Je ne peux pas grand’chose lorsque s’abat sur moi

La grande faulx noire et dorée de la mélancolie,

Seulement ployer un peu plus bas l’échine, ou supplier

De se taire dans la combe la plus obscure du cœur où ils se sont réfugiés

Ce groupe d’aïeux qui se retournent et chuchotent

Comme des soldats frissonnants sous une couverture

Et dont je n’ose pas surprendre les secrets conciliabules;

Retenir un instant cette main, et c’est celle de mon père,

Qui voudrait approcher de la table de jeu

Et poser encore un peu d’or sur le tapis;

Convaincre doucement ma mère de rentrer,

Qu’il n’y a plus de messe à l’église des fous

Et qu’aucun noyé ne l’appelle du fond de cette eau où elle se penche.

Peut-être pourrais-je refuser de reconnaître

Ce sourire d’amer plaisir que j’ai déjà vu sur d’autres bouches,

Ou ce geste de l’épaule qui tremble et ploie

Quand la vague d’un autre corps va la recouvrir de son ombre

Et la rouler sur un lit d’algues où elle retrouvera soudain

La même face confondue de la mémoire et de la solitude.

Dire non, mais puis-je aussi

Dire non à cet enfant dans son lit

Qui murmure à la mort des mots de fiançailles

Et il me semble qu’il ne s’est pas endormi depuis,

Qu’il est là depuis toujours, à tenter d’apprivoiser

Le sommeil aux mains de sable

Les larmes de Peau-d’Ane encore sur son visage

Et la lune sur la vitre qui survit à ses songes.

Ô images, plus indestructibles que les choses !

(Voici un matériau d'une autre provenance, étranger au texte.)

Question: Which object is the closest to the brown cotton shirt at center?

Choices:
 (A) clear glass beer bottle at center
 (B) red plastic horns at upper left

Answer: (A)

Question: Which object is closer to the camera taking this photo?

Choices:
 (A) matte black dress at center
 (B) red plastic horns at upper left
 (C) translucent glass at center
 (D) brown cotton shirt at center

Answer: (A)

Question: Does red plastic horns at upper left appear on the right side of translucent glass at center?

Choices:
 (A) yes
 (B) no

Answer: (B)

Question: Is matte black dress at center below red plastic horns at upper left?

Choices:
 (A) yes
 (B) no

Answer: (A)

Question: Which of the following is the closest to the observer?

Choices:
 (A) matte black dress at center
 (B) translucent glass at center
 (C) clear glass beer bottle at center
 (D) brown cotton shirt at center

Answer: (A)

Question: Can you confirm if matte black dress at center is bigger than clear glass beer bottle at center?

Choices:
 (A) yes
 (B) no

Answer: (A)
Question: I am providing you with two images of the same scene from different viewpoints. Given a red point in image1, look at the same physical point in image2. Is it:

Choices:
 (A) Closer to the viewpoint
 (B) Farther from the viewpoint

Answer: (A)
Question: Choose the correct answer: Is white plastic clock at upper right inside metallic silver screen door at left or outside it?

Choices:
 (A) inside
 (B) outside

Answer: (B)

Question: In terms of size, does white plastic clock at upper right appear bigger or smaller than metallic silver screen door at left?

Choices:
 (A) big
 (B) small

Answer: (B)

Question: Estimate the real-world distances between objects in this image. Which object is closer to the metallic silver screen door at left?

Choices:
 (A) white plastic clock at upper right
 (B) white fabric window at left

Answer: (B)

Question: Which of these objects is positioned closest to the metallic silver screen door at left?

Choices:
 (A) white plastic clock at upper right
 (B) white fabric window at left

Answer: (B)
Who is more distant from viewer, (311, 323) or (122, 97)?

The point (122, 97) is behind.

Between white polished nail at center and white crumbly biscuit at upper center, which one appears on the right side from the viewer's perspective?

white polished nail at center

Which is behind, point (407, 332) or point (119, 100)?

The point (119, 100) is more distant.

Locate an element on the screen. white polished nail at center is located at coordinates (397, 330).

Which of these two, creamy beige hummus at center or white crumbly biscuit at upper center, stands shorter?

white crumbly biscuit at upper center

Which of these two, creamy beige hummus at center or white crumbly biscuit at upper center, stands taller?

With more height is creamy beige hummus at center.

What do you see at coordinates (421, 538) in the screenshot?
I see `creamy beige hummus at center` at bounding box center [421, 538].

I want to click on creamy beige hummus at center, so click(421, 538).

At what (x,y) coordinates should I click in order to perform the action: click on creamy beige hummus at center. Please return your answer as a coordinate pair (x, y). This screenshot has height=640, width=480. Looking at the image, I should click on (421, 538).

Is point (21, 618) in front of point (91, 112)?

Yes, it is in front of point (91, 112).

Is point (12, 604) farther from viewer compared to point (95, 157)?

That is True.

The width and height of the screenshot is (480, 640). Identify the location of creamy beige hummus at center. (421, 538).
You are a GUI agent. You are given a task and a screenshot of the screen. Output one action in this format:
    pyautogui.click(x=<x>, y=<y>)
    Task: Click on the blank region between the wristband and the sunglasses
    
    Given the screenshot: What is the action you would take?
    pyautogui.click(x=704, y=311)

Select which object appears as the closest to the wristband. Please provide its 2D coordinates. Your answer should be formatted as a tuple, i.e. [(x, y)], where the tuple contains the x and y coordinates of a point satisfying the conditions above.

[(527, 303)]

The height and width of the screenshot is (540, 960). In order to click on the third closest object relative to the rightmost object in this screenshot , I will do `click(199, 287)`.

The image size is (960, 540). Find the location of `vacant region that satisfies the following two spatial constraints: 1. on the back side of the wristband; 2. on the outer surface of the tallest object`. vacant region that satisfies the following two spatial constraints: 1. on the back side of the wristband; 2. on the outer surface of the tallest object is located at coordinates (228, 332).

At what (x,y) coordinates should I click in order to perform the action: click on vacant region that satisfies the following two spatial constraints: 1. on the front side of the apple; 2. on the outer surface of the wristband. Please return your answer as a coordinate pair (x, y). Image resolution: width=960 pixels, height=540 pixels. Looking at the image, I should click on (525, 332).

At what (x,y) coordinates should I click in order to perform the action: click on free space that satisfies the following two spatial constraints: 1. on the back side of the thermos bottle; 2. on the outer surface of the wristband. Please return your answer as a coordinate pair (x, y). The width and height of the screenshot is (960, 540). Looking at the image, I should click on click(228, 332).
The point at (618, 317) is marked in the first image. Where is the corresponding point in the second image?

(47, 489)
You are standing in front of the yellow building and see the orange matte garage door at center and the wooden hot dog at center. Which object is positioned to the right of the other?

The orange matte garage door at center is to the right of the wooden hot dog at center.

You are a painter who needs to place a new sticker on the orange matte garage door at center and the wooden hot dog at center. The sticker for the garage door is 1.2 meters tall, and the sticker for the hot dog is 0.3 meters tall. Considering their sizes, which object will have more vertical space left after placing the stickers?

Grandes banderoles à jamais accrochées aux façades !

Vous me cacherez jusqu’au bout les profondeurs des fenêtres,

Les gestes, les colères et le tendre recul

Des êtres qui respirent à leur tour dans les chambres;

Le vent qui vous arrachera me balaiera avec vous,

Je vous sentirai encore collées à mes paupières,

Et, dans la déchirure,

La même lampe continuera d’éclairer pour moi

La même marge obscure et infranchissable du monde

Découpée une fois par les ciseaux du temps,

La maison refermée sur les terreurs du jour,

Ce salon vide, cette porte, et sur le mur

Cette figure lentement qui se confond avec sa robe

Et qui en a fini désormais de ressembler à personne.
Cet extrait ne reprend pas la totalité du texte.